Contract hires are gradually forming a larger proportion of a company's workforce, with nearly 68 per cent of local firms saying contractors are part of their staff headcount, a new survey has found.
Findings of the Michael Page 2017 Asia Salary & Employment Outlook stated that four in five Singapore companies are planning to maintain or increase contract hires this year. This is a continuing trend in the current employment market, it said.
Specialist professionals are securing temporary hire to work on freelance "gigs" or projects because of job flexibility as well as learning and development opportunities, the study said, where projects last anywhere between three months and 12 months, depending on the role.
Banking operations are dominant among contract hires, with 52 per cent of opportunities coming from that sector. Positions in the technology and business support sectors are in second place with 41 per cent of opportunities, according to the study.

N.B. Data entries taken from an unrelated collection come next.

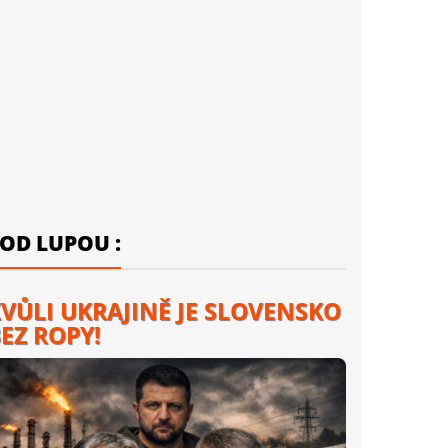
OD LUPOU :
VŮLI UKRAJINĚ JE SLOVENSKO
EZ ROPY!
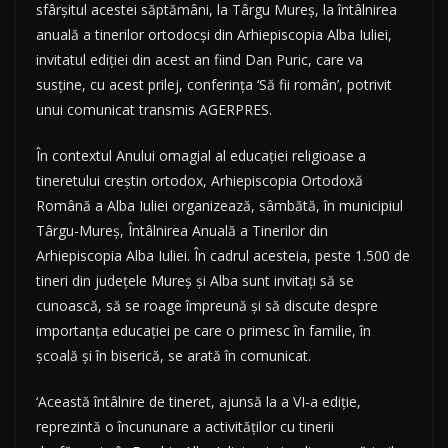
sfârşitul acestei săptămâni, la Târgu Mureş, la întâlnirea
anuală a tinerilor ortodocşi din Arhiepiscopia Alba Iuliei,
invitatul ediţiei din acest an fiind Dan Puric, care va
susţine, cu acest prilej, conferinţa ‘Să fii român’, potrivit
unui comunicat transmis AGERPRES.
În contextul Anului omagial al educaţiei religioase a
tineretului creştin ortodox, Arhiepiscopia Ortodoxă
Română a Alba Iuliei organizează, sâmbătă, în municipiul
Târgu-Mureş, Întâlnirea Anuală a Tinerilor din
Arhiepiscopia Alba Iuliei. În cadrul acesteia, peste 1.500 de
tineri din judeţele Mureş şi Alba sunt invitaţi să se
cunoască, să se roage împreună şi să discute despre
importanţa educaţiei pe care o primesc în familie, în
şcoală şi în biserică, se arată în comunicat.
‘Această întâlnire de tineret, ajunsă la a VI-a ediţie,
reprezintă o încununare a activităţilor cu tinerii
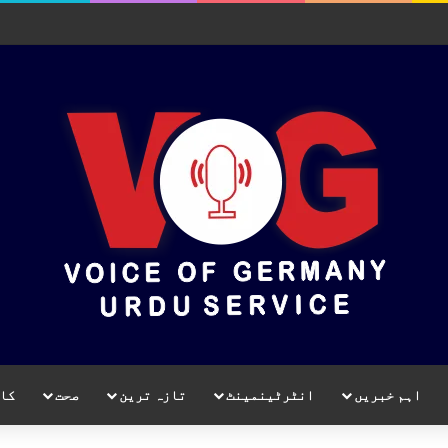
اہم خبریں
انٹرٹینمینٹ
تازہ ترین
صحت
کا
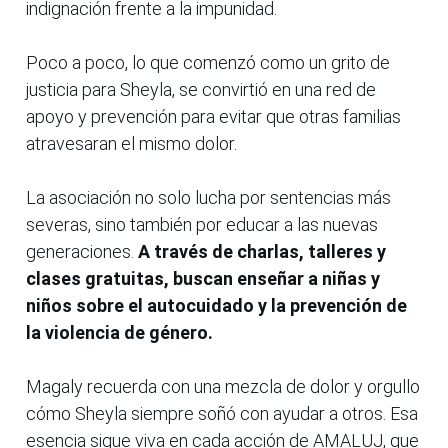
indignación frente a la impunidad.
Poco a poco, lo que comenzó como un grito de
justicia para Sheyla, se convirtió en una red de
apoyo y prevención para evitar que otras familias
atravesaran el mismo dolor.
La asociación no solo lucha por sentencias más
severas, sino también por educar a las nuevas
generaciones.
A través de charlas, talleres y
clases gratuitas, buscan enseñar a niñas y
niños sobre el autocuidado y la prevención de
la violencia de género.
Magaly recuerda con una mezcla de dolor y orgullo
cómo Sheyla siempre soñó con ayudar a otros. Esa
esencia sigue viva en cada acción de AMALUJ, que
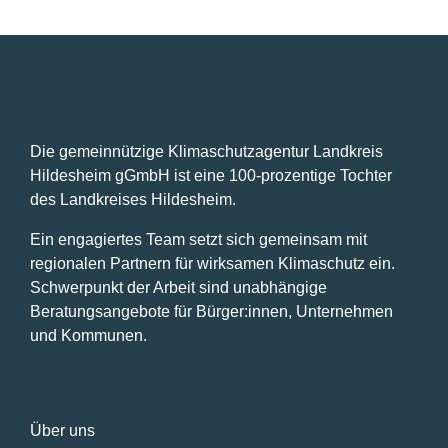
Die gemeinnützige Klimaschutzagentur Landkreis
Hildesheim gGmbH ist eine 100-prozentige Tochter
des Landkreises Hildesheim.
Ein engagiertes Team setzt sich gemeinsam mit
regionalen Partnern für wirksamen Klimaschutz ein.
Schwerpunkt der Arbeit sind unabhängige
Beratungsangebote für Bürger:innen, Unternehmen
und Kommunen.
Über uns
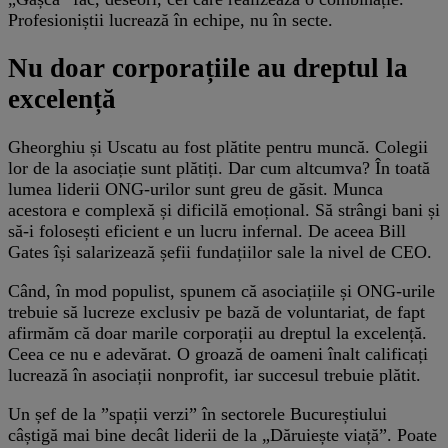
Profesioniștii lucrează în echipe, nu în secte.
Nu doar corporațiile au dreptul la
excelență
Gheorghiu și Uscatu au fost plătite pentru muncă. Colegii
lor de la asociație sunt plătiți. Dar cum altcumva? În toată
lumea liderii ONG-urilor sunt greu de găsit. Munca
acestora e complexă și dificilă emoțional. Să strângi bani și
să-i folosești eficient e un lucru infernal. De aceea Bill
Gates își salarizează șefii fundațiilor sale la nivel de CEO.
Când, în mod populist, spunem că asociațiile și ONG-urile
trebuie să lucreze exclusiv pe bază de voluntariat, de fapt
afirmăm că doar marile corporații au dreptul la excelență.
Ceea ce nu e adevărat. O groază de oameni înalt calificați
lucrează în asociații nonprofit, iar succesul trebuie plătit.
Un șef de la ”spații verzi” în sectorele Bucureștiului
câștigă mai bine decât liderii de la „Dăruiește viață”. Poate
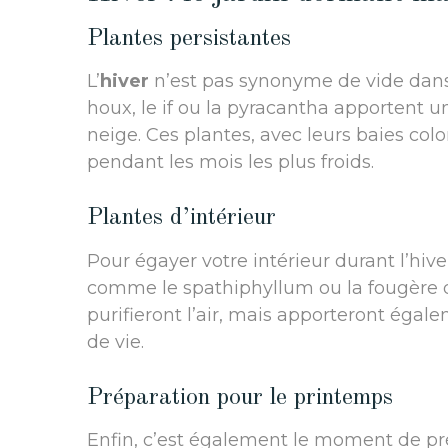
Plantes persistantes
L’
hiver
n’est pas synonyme de vide dans 
houx, le if ou la pyracantha apportent 
neige. Ces plantes, avec leurs baies colo
pendant les mois les plus froids.
Plantes d’intérieur
Pour égayer votre intérieur durant l’hive
comme le spathiphyllum ou la fougère 
purifieront l’air, mais apporteront éga
de vie.
Préparation pour le printemps
Enfin, c’est également le moment de pré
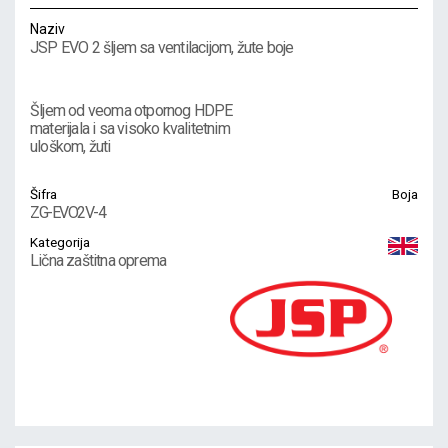
Naziv
JSP EVO 2 šljem sa ventilacijom, žute boje
Šljem od veoma otpornog HDPE
materijala i sa visoko kvalitetnim
uloškom, žuti
Šifra
Boja
ZG-EVO2V-4
Kategorija
Lična zaštitna oprema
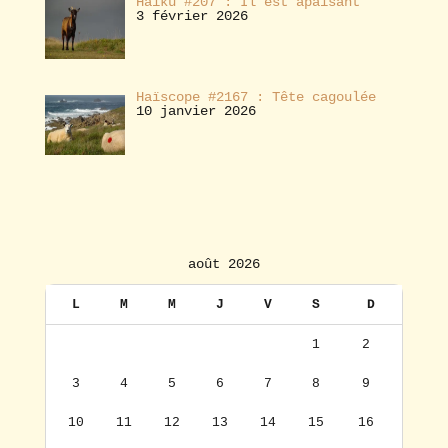
Haïku #207 : Il est apaisant
3 février 2026
Haïscope #2167 : Tête cagoulée
10 janvier 2026
août 2026
L
M
M
J
V
S
D
1
2
3
4
5
6
7
8
9
10
11
12
13
14
15
16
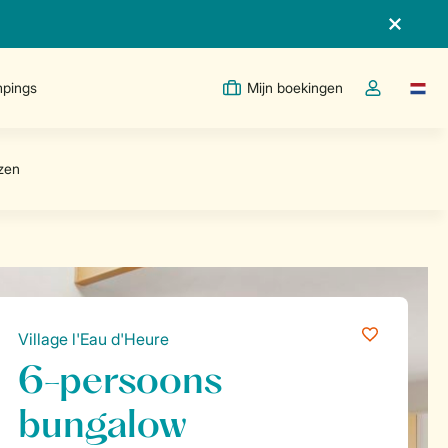
pings
Mijn boekingen
Taal w
Open de drop
Village l'Eau d'Heure
6-persoons
bungalow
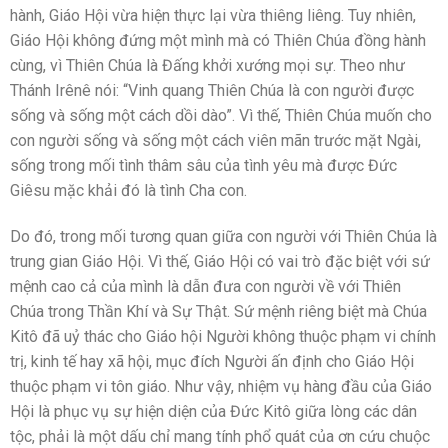
hành, Giáo Hội vừa hiện thực lại vừa thiêng liêng. Tuy nhiên,
Giáo Hội không đứng một mình mà có Thiên Chúa đồng hành
cùng, vì Thiên Chúa là Đấng khởi xướng mọi sự. Theo như
Thánh Irênê nói: “Vinh quang Thiên Chúa là con người được
sống và sống một cách dồi dào”. Vì thế, Thiên Chúa muốn cho
con người sống và sống một cách viên mãn trước mặt Ngài,
sống trong mối tình thâm sâu của tình yêu mà được Đức
Giêsu mặc khải đó là tình Cha con.
Do đó, trong mối tương quan giữa con người với Thiên Chúa là
trung gian Giáo Hội. Vì thế, Giáo Hội có vai trò đặc biệt với sứ
mệnh cao cả của mình là dẫn đưa con người về với Thiên
Chúa trong Thần Khí và Sự Thật. Sứ mệnh riêng biệt mà Chúa
Kitô đã uỷ thác cho Giáo hội Người không thuộc phạm vi chính
trị, kinh tế hay xã hội, mục đích Người ấn định cho Giáo Hội
thuộc phạm vi tôn giáo. Như vậy, nhiệm vụ hàng đầu của Giáo
Hội là phục vụ sự hiện diện của Đức Kitô giữa lòng các dân
tộc, phải là một dấu chỉ mang tính phổ quát của ơn cứu chuộc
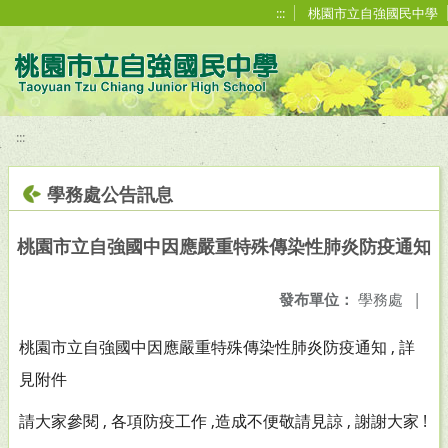
移至網頁之主要內容區位置
:::
桃園市立自強國民中學
:::
學務處公告訊息
桃園市立自強國中因應嚴重特殊傳染性肺炎防疫通知
發布單位：
學務處
|
桃園市立自強國中因應嚴重特殊傳染性肺炎防疫通知 , 詳
見附件
請大家參閱 , 各項防疫工作 ,造成不便敬請見諒 , 謝謝大家 !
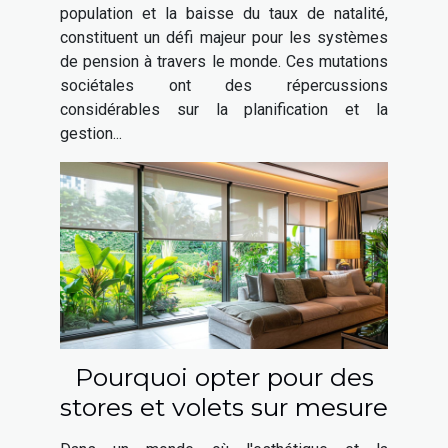
de pension
population et la baisse du taux de natalité,
constituent un défi majeur pour les systèmes
de pension à travers le monde. Ces mutations
sociétales ont des répercussions
considérables sur la planification et la
gestion...
Pourquoi opter pour des
stores et volets sur mesure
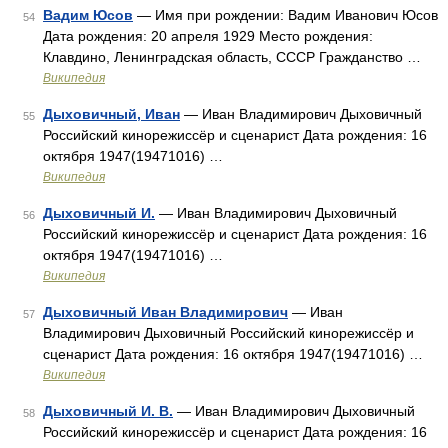
Вадим Юсов
— Имя при рождении: Вадим Иванович Юсов
54
Дата рождения: 20 апреля 1929 Место рождения:
Клавдино, Ленинградская область, СССР Гражданство …
Википедия
Дыховичный, Иван
— Иван Владимирович Дыховичный
55
Российский кинорежиссёр и сценарист Дата рождения: 16
октября 1947(19471016) …
Википедия
Дыховичный И.
— Иван Владимирович Дыховичный
56
Российский кинорежиссёр и сценарист Дата рождения: 16
октября 1947(19471016) …
Википедия
Дыховичный Иван Владимирович
— Иван
57
Владимирович Дыховичный Российский кинорежиссёр и
сценарист Дата рождения: 16 октября 1947(19471016) …
Википедия
Дыховичный И. В.
— Иван Владимирович Дыховичный
58
Российский кинорежиссёр и сценарист Дата рождения: 16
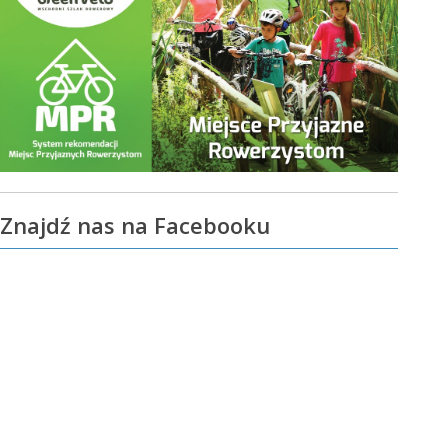
Znajdź nas na Facebooku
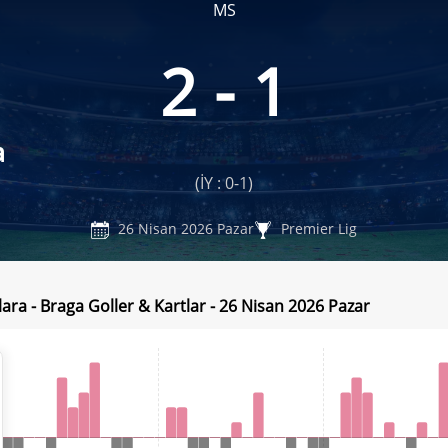
MS
2 - 1
a
(İY : 0-1)
26 Nisan 2026 Pazar
Premier Lig
lara - Braga Goller & Kartlar - 26 Nisan 2026 Pazar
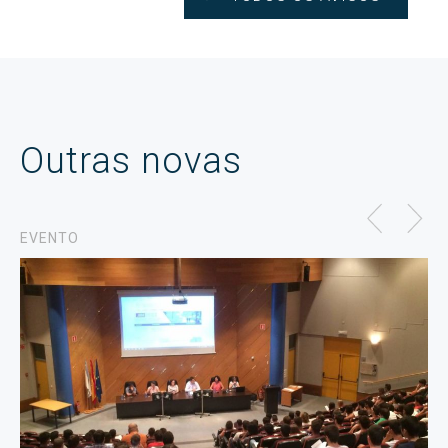
Outras novas
EVENTO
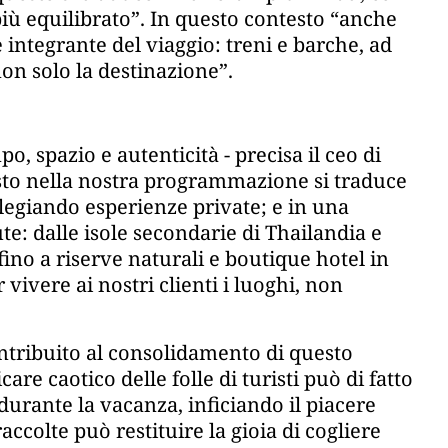
iù equilibrato”. In questo contesto “anche
e integrante del viaggio: treni e barche, ad
non solo la destinazione”.
o, spazio e autenticità - precisa il ceo di
sto nella nostra programmazione si traduce
vilegiando esperienze private; e in una
te: dalle isole secondarie di Thailandia e
fino a riserve naturali e boutique hotel in
 vivere ai nostri clienti i luoghi, non
ntribuito al consolidamento di questo
e caotico delle folle di turisti può di fatto
ss durante la vacanza, inficiando il piacere
raccolte può restituire la gioia di cogliere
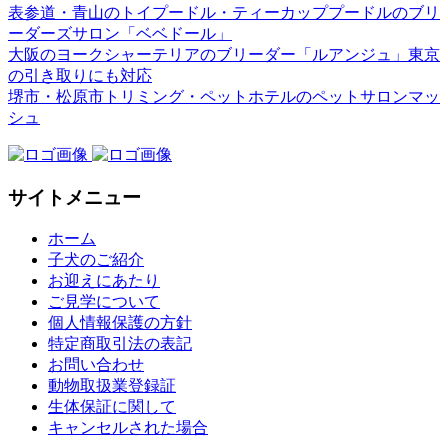
表参道・青山のトイプードル・ティーカッププードルのブリ
ーダーズサロン「ベベドール」
大阪のヨークシャーテリアのブリーダー「ルアンジュ」東京
の引き取りにも対応
堺市・松原市トリミング・ペットホテルのペットサロンマッ
シュ
サイトメニュー
ホーム
子犬のご紹介
お迎えにあたり
ご見学について
個人情報保護の方針
特定商取引法の表記
お問い合わせ
動物取扱業登録証
生体保証に関して
キャンセルされた場合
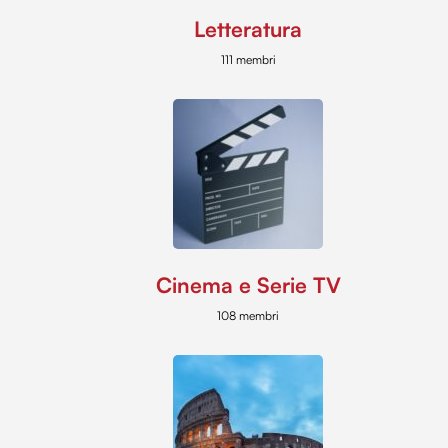
Letteratura
111 membri
Cinema e Serie TV
108 membri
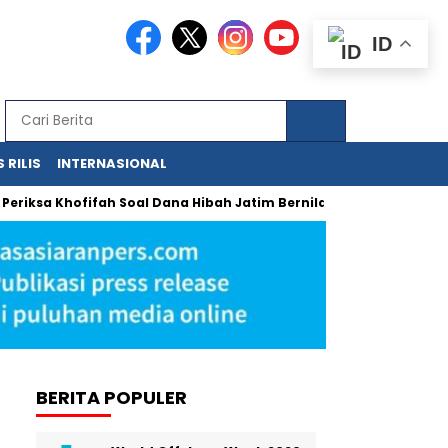
ID
 RILIS
INTERNASIONAL
iksa Khofifah Soal Dana Hibah Jatim Bernilai Miliaran
Urgens
BERITA POPULER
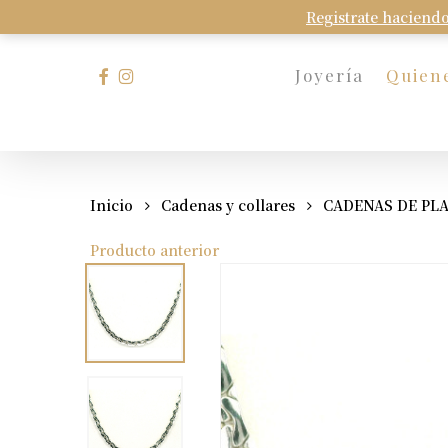
Skip
Registrate haciendo
to
main
facebook
instagram
Joyería
Quien
content
Presione Enter para buscar o Esc para cerrar
Inicio
Cadenas y collares
CADENAS DE PL
Producto anterior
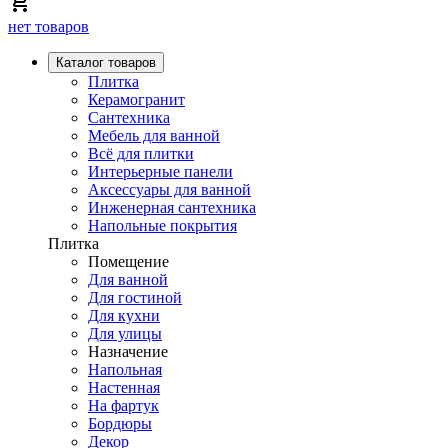
нет товаров
Каталог товаров
Плитка
Керамогранит
Сантехника
Мебель для ванной
Всё для плитки
Интерьерные панели
Аксессуары для ванной
Инженерная сантехника
Напольные покрытия
Плитка
Помещение
Для ванной
Для гостиной
Для кухни
Для улицы
Назначение
Напольная
Настенная
На фартук
Бордюры
Декор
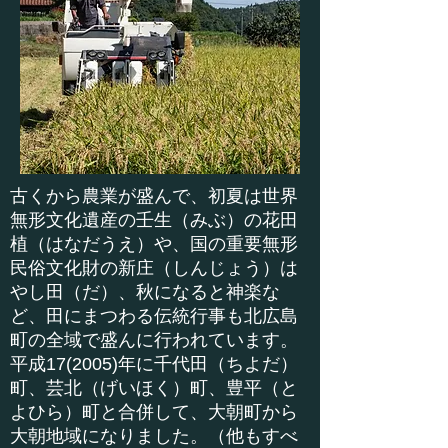
古くから農業が盛んで、初夏は世界
無形文化遺産の
壬生（みぶ）の花田
植（はなだうえ）
や、国の重要無形
民俗文化財の新庄（しんじょう）は
やし田（だ）、秋になると神楽な
ど、田にまつわる伝統行事も北広島
町の全域で盛んに行われています。
平成17(2005)年に千代田（ちよだ）
町、芸北（げいほく）町、豊平（と
よひら）町と合併して、大朝町から
大朝地域になりました。（他もすべ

Companies are also recognising the value of hiring contract workers, according to the study which included the participation of nearly 450 employers in Singapore.
"We have observed companies adopting strategies such as annual leave, medical benefits and completion bonuses to engage the professional contracting workforce," said Mr Anthony Thompson, regional managing director at Michael Page.
He observed that demand for specialist short-term hires is high in industries with acute shortage of talent, like the digital and technology sectors.
"These qualified professionals are often hired to plan, implement and execute specific projects based on the business direction of the organisation," Mr Thompson said.
Acceptance of contract work is also gaining ground in Hong Kong, the study said.
Nearly 85 per cent of employers surveyed in Hong Kong and Singapore were planning to increase and retain contractors in the next 12 months. Companies now have a ready pool of candidates, including experienced and qualified mid- to senior-level managers to choose from as more professionals warm up to the idea of contract work, the study said.